1675068 - Service workers delaying shutdown

Reporter

Description

•

4 years ago

After the nasty deadlock in bug 1588152 was resolved, it turns out that there are still reports of service workers delaying the shutdown. The top 3 async shutdown timeout reasons, accounting for 60% of the crashes, are:

{"shutdownStates":"parent process IPDL background thread, ","pendingPromises":1,"acceptingPromises":false}
{"shutdownStates":"","pendingPromises":0,"acceptingPromises":true}
{"shutdownStates":"content process main thread, ","pendingPromises":1,"acceptingPromises":false}

Yaron Tausky [:ytausky]

Reporter

Updated

•

4 years ago

Assignee: nobody → ytausky

Status: NEW → ASSIGNED

Crash Signature: [@ AsyncShutdownTimeout | profile-change-teardown | ServiceWorkerShutdownBlocker: shutting down Service Workers ]

Florian Quèze [:florian]

Comment 1

•

4 years ago

(In reply to Yaron Tausky [:ytausky] from comment #0)
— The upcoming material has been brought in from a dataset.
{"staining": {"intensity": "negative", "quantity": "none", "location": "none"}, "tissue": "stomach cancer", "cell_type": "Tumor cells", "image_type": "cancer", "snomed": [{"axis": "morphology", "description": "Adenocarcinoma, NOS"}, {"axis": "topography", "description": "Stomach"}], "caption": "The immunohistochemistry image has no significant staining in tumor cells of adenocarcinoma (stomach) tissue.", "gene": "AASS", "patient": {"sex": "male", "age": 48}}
{"shutdownStates":"content process main thread, ","pendingPromises":1,"acceptingPromises":false}

I just encountered a crash today that falls in this category: https://crash-stats.mozilla.org/report/index/bac8b5b8-29da-487f-a42d-71cf40201104#tab-metadata

I have semi-reliable steps to reproduce. When I do startup profiling on Windows (start with MOZ_PROFILER_STARTUP=1 in the environment), sometimes when I attempt to collect the profile, the profiler tab doesn't load, and remain stuck with the animated loading indicator, and the profiler.firefox.com domain name as the tab title, but the tab doesn't actually load. The profiler website uses a service worker. When a profiler tab fails to load like this, Firefox shutdown never completes cleanly.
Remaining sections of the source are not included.